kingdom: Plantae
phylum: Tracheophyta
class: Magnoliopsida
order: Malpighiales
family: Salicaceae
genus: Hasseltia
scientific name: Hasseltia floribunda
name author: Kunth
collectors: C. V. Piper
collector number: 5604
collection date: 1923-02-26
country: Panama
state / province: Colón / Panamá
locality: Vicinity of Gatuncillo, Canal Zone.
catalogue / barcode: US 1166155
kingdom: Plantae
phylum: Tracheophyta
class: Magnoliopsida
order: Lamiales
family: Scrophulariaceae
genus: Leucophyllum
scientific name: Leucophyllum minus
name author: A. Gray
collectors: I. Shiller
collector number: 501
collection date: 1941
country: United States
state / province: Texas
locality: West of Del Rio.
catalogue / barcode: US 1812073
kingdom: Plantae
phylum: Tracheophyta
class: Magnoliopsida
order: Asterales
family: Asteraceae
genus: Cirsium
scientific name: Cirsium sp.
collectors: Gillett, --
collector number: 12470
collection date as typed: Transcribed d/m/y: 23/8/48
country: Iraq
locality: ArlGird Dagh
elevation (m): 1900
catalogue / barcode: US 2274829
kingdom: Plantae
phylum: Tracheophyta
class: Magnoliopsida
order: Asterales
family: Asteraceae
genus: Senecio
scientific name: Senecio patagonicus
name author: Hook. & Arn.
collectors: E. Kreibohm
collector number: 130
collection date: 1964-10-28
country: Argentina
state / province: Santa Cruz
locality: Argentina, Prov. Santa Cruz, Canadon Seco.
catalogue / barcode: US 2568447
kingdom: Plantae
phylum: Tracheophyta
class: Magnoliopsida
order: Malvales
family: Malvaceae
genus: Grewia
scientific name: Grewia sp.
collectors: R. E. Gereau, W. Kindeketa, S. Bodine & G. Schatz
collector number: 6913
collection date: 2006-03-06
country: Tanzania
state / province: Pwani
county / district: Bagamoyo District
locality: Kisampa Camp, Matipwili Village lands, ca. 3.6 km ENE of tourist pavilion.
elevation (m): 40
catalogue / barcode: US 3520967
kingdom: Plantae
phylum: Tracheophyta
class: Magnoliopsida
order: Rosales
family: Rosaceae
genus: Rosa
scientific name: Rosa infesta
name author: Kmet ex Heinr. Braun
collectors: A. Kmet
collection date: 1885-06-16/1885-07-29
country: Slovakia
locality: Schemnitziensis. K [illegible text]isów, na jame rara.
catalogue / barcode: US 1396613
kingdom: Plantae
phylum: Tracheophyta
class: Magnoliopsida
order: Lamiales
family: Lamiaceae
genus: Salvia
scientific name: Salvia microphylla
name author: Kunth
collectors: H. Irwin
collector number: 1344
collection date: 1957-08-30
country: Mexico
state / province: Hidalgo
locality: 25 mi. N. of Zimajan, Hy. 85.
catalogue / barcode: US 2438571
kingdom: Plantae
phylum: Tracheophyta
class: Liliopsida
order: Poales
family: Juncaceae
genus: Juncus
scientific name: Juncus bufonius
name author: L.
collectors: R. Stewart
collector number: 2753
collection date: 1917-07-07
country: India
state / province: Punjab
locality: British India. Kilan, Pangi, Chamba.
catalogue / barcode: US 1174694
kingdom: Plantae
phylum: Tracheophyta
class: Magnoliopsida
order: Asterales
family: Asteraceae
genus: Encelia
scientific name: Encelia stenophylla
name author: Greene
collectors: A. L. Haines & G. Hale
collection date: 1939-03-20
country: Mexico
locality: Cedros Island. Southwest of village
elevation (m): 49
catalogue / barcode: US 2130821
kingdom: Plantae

Task objective |
Pull out each line of the records above that contains the word "family" and copy those lines in the order they appear.

Task response |
family: Salicaceae
family: Scrophulariaceae
family: Asteraceae
family: Asteraceae
family: Malvaceae
family: Rosaceae
family: Lamiaceae
family: Juncaceae
family: Asteraceae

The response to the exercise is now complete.